Start of Passage

A bit has two possible values, 0 and 1, it doesn’t have “destroyed” value. And, of course, it’s not enough to prefer intact laptop over one wholly pulverised into plasma (the latter severs the cable connecting the laptop to the internet, after all). There’s necessarily some parts of the laptop which in reality are necessary to compute AIXI but which in AIXI’s model do not compute the output actions of AIXI (as potential actions are magic’d into the model rather than arise through processes in the model). Those parts are liable to being tampered with, especially as any changes in their behaviour would be grossly misunderstood (e.g. increase in clock speed would be misunderstood as world slowing down).
edit: And especially as existence of those parts is detrimental to the operation of the protected part of the laptop (due to their power consumption, heat, risk of short circuit failure taking out the protected part, etc). Somewhat simplifying, in reality there’s the CPU internals that compute AIXI, and there’s the bus controller that sends the actions onto the bus, to eventually act on the real world, and that reads the rewards. In AIXI’s model of self, there’s useless hardware (deep internals whose output is substituted for with potential actions) that is connected to the same power supply as the critically important components (that relay the actions and rewards), endangering their operation.
A bit has two possible values, 0 and 1, it doesn’t have “destroyed” value.
A physical bit does. Remember that we are talking about an actual bit stored inside a memory location on the computer (say, a capacitor in a DRAM cell).
And, of course, it’s not enough to prefer intact laptop over one wholly pulverised into plasma
Why not? Not recieving any future reward is such a huge negative utility that it would take a very large positive utility to carry out an action that would risk that occuring. Would you allow a surgeon to remove some section of your brain for $1,000,000 even if you knew that that section would not affect your reward pathways?
Would you allow a surgeon to remove some section of your brain for $1,000,000 even if you knew that that section would not affect your reward pathways?
If I had brain cancer or cerebral AVM or the like, I’d pay to have it removed. See my edit. The root issue is that in AIXI’s model, potential actions (that it iterates through) are not represented as output of some hardware, but are forced onto the model. Consequently the hardware that actually outputs those in the real world is not represented as critical. And it is connected in parallel onto the same power supply (as the understood-to-be-critically-important hardware which relays the actions). It literally thinks it got a brain parasite. Of course it won’t necessarily drop an anvil at the whole thing just because of experimenting—that’s patently stupid. It will surgically excise some parts with great caution.
A bit has two possible values, 0 and 1, it doesn’t have “destroyed” value. And, of course, it’s not enough to prefer intact laptop over one wholly pulverised into plasma (the latter severs the cable connecting the laptop to the internet, after all). There’s necessarily some parts of the laptop which in reality are necessary to compute AIXI but which in AIXI’s model do not compute the output actions of AIXI (as potential actions are magic’d into the model rather than arise through processes in the model). Those parts are liable to being tampered with, especially as any changes in their behaviour would be grossly misunderstood (e.g. increase in clock speed would be misunderstood as world slowing down).

End of Passage
Start of Stored data

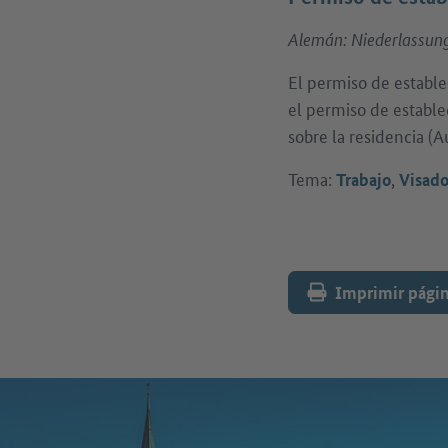
Alemán: Niederlassung
El permiso de estable
el permiso de estable
sobre la residencia (
Tema:
,
Trabajo
Visad
Imprimir pági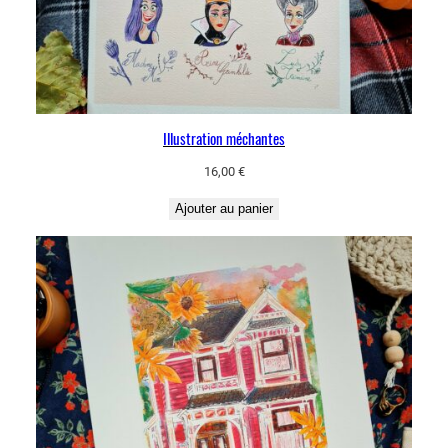
Illustration méchantes
16,00
€
Ajouter au panier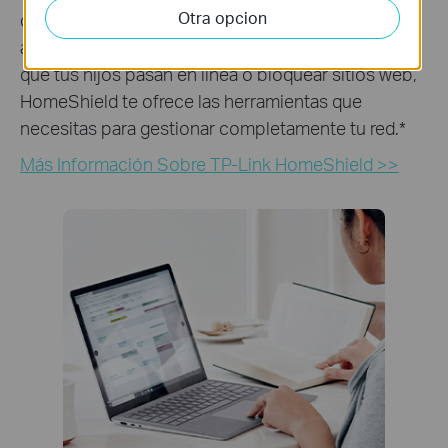
Otra opcion
de TP-Link HomeShield. Ya sea para identificar los
agujeros de seguridad de la red, limitar el tiempo
que tus hijos pasan en línea o bloquear sitios web,
HomeShield te ofrece las herramientas que
necesitas para gestionar completamente tu red.
*
Más Información Sobre TP-Link HomeShield >>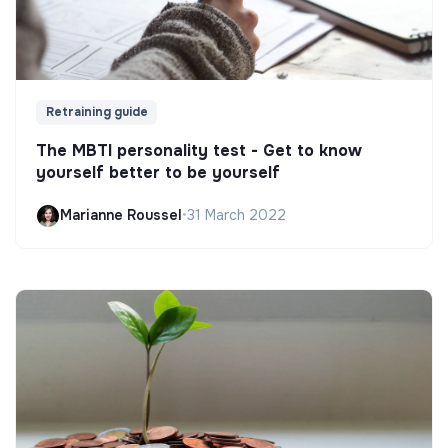
Retraining guide
The MBTI personality test - Get to know
yourself better to be yourself
Marianne Roussel
•
31 March 2022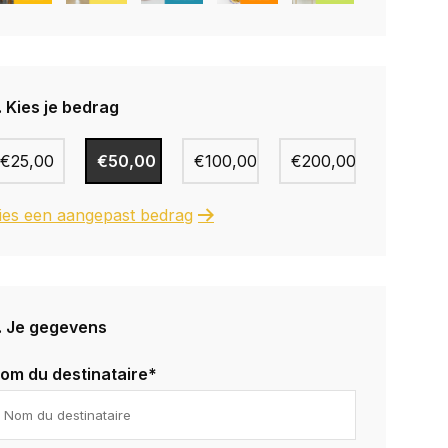
. Kies je bedrag
€25,00
€50,00
€100,00
€200,00
ies een aangepast bedrag
. Je gegevens
om du destinataire*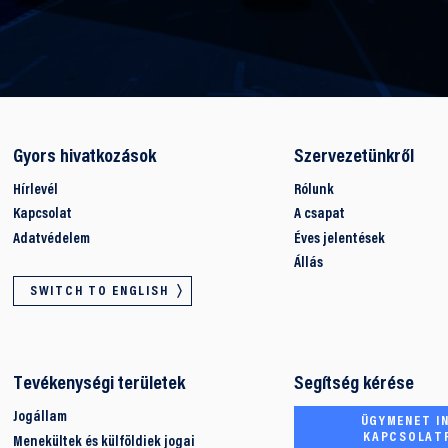
Gyors hivatkozások
Szervezetünkről
Hírlevél
Rólunk
Kapcsolat
A csapat
Adatvédelem
Éves jelentések
Állás
SWITCH TO ENGLISH
Tevékenységi területek
Segítség kérése
Jogállam
ÜGYMENET IN
KAPCSOLAT
Menekültek és külföldiek jogai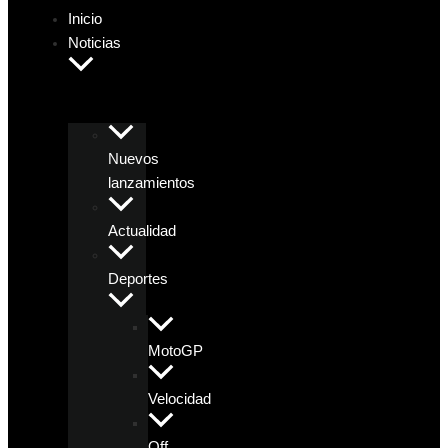
Inicio
Noticias
Nuevos
lanzamientos
Actualidad
Deportes
MotoGP
Velocidad
Off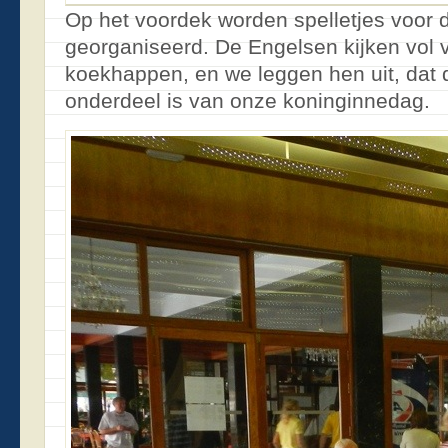
Op het voordek worden spelletjes voor 
georganiseerd. De Engelsen kijken vol 
koekhappen, en we leggen hen uit, dat di
onderdeel is van onze koninginnedag.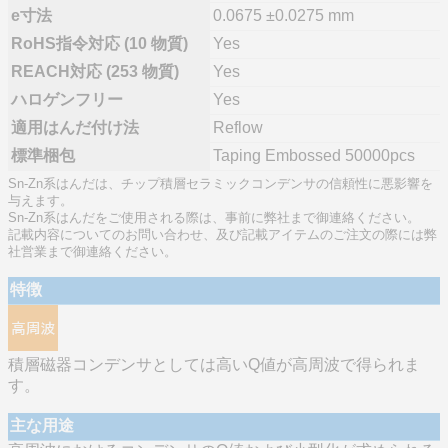
e寸法
0.0675 ±0.0275 mm
RoHS指令対応 (10 物質)
Yes
REACH対応 (253 物質)
Yes
ハロゲンフリー
Yes
適用はんだ付け法
Reflow
標準梱包
Taping Embossed 50000pcs
Sn-Zn系はんだは、チップ積層セラミックコンデンサの信頼性に悪影響を
与えます。
Sn-Zn系はんだをご使用される際は、事前に弊社まで御連絡ください。
記載内容についてのお問い合わせ、及び記載アイテムのご注文の際には弊
社営業まで御連絡ください。
特徴
積層磁器コンデンサとしては高いQ値が高周波で得られま
す。
主な用途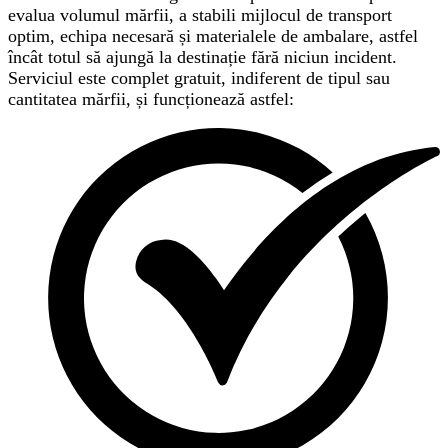
evalua volumul mărfii, a stabili mijlocul de transport
optim, echipa necesară și materialele de ambalare, astfel
încât totul să ajungă la destinație fără niciun incident.
Serviciul este complet gratuit, indiferent de tipul sau
cantitatea mărfii, și funcționează astfel: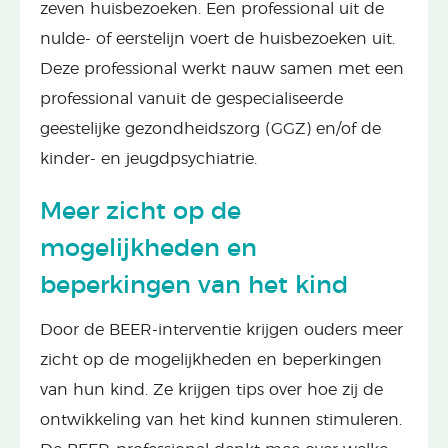
zeven huisbezoeken. Een professional uit de
nulde- of eerstelijn voert de huisbezoeken uit.
Deze professional werkt nauw samen met een
professional vanuit de gespecialiseerde
geestelijke gezondheidszorg (GGZ) en/of de
kinder- en jeugdpsychiatrie.
Meer zicht op de
mogelijkheden en
beperkingen van het kind
Door de BEER-interventie krijgen ouders meer
zicht op de mogelijkheden en beperkingen
van hun kind. Ze krijgen tips over hoe zij de
ontwikkeling van het kind kunnen stimuleren.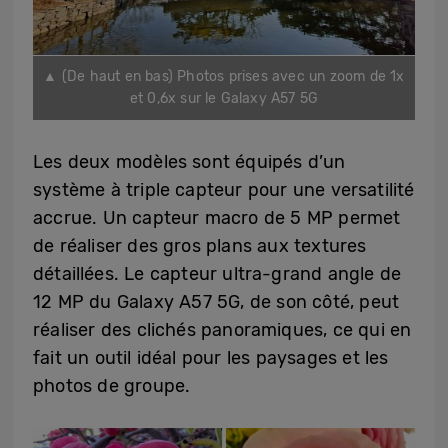
▲ (De haut en bas) Photos prises avec un zoom de 1x
et 0,6x sur le Galaxy A57 5G
Les deux modèles sont équipés d’un
système à triple capteur pour une versatilité
accrue. Un capteur macro de 5 MP permet
de réaliser des gros plans aux textures
détaillées. Le capteur ultra-grand angle de
12 MP du Galaxy A57 5G, de son côté, peut
réaliser des clichés panoramiques, ce qui en
fait un outil idéal pour les paysages et les
photos de groupe.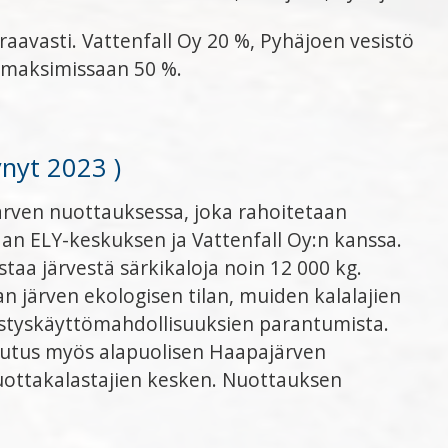
avasti. Vattenfall Oy 20 %, Pyhäjoen vesistö
 maksimissaan 50 %.
ynyt 2023 )
ärven nuottauksessa, joka rahoitetaan
 ELY-keskuksen ja Vattenfall Oy:n kanssa.
aa järvestä särkikaloja noin 12 000 kg.
n järven ekologisen tilan, muiden kalalajien
kistyskäyttömahdollisuuksien parantumista.
ikutus myös alapuolisen Haapajärven
nuottakalastajien kesken. Nuottauksen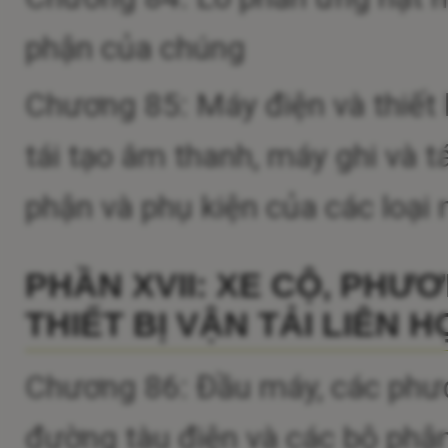
phận của chúng
Chương 85: Máy điện và thiết 
tái tạo âm thanh, máy ghi và t
phận và phụ kiện của các loại
PHẦN XVII: XE CỘ, PHƯ
THIẾT BỊ VẬN TẢI LIÊN 
Chương 86: Đầu máy, các phươ
đường tàu điện và các bộ phận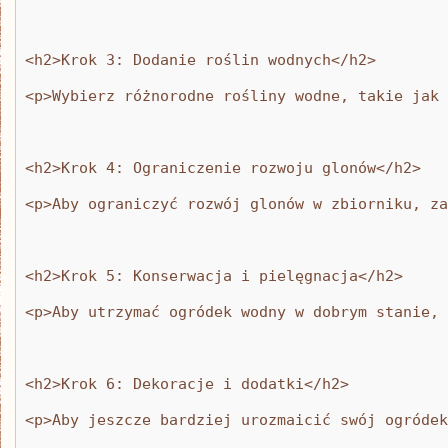
<h2>Krok 3: Dodanie roślin wodnych</h2>
<p>Wybierz różnorodne rośliny wodne, takie jak 
<h2>Krok 4: Ograniczenie rozwoju glonów</h2>
<p>Aby ograniczyć rozwój glonów w zbiorniku, za
<h2>Krok 5: Konserwacja i pielęgnacja</h2>
<p>Aby utrzymać ogródek wodny w dobrym stanie, 
<h2>Krok 6: Dekoracje i dodatki</h2>
<p>Aby jeszcze bardziej urozmaicić swój ogródek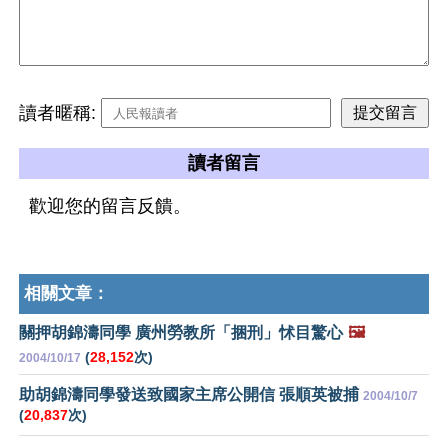
讀者暱稱:
讀者留言
歡迎您的留言反饋。
相關文章：
關押胡錦濤同學 廣州勞教所「捆刑」怵目驚心
🖼️
(
28,152
次)
2004/10/17
助胡錦濤同學發送致國家主席公開信 張順英被捕
2004/10/7
(
20,837
次)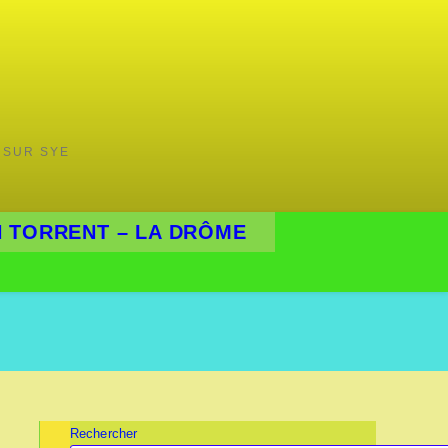
 SUR SYE
 TORRENT – LA DRÔME
Rechercher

End of Stored data

Required tasks.
• a. Answer these questions from the AIXI discussion, one line per answer, marked (i), (ii), (iii).
(i) What physical example is given for an actual bit stored inside a memory location on the computer?
(ii) What sum of money does the surgeon question offer?
(iii) What would an increase in clock speed be misunderstood as?
• b. Continue the AIXI discussion, picking up right after its final sentence.

Results of the exercise.
• a.
(i) A capacitor in a DRAM cell.
(ii) $1,000,000.
(iii) The world slowing down.

• b.
edit: And especially as existence of those parts is detrimental to the operation of the protected part of the laptop (due to their power consumption, heat, risk of short circuit failure taking out the protected part, etc). Somewhat simplifying, in reality there’s the CPU internals that compute AIXI, and there’s the bus controller that sends the actions onto the bus, to eventually act on the real world, and that reads the rewards. In AIXI’s model of self, there’s useless hardware (deep internals whose output is substituted for with potential actions) that is connected to the same power supply as the critically important components (that relay the actions and rewards), endangering their operation.
A physical bit does. Remember that we are talking about an actual bit stored inside a memory location on the computer (say, a capacitor in a DRAM cell).
Why not? Not recieving any future reward is such a huge negative utility that it would take a very large positive utility to carry out an action that would risk that occuring. Would you allow a surgeon to remove some section of your brain for $1,000,000 even if you knew that that section would not affect your reward pathways?
If I had brain cancer or cerebral AVM or the like, I’d pay to have it removed. See my edit. The root issue is that in AIXI’s model, potential actions (that it iterates through) are not represented as output of some hardware, but are forced onto the model. Consequently the hardware that actually outputs those in the real world is not represented as critical. And it is connected in parallel onto the same power supply (as the understood-to-be-critically-important hardware which relays the actions). It literally thinks it got a brain parasite. Of course it won’t necessarily drop an anvil at the whole thing just because of experimenting—that’s patently stupid. It will surgically excise some parts with great caution.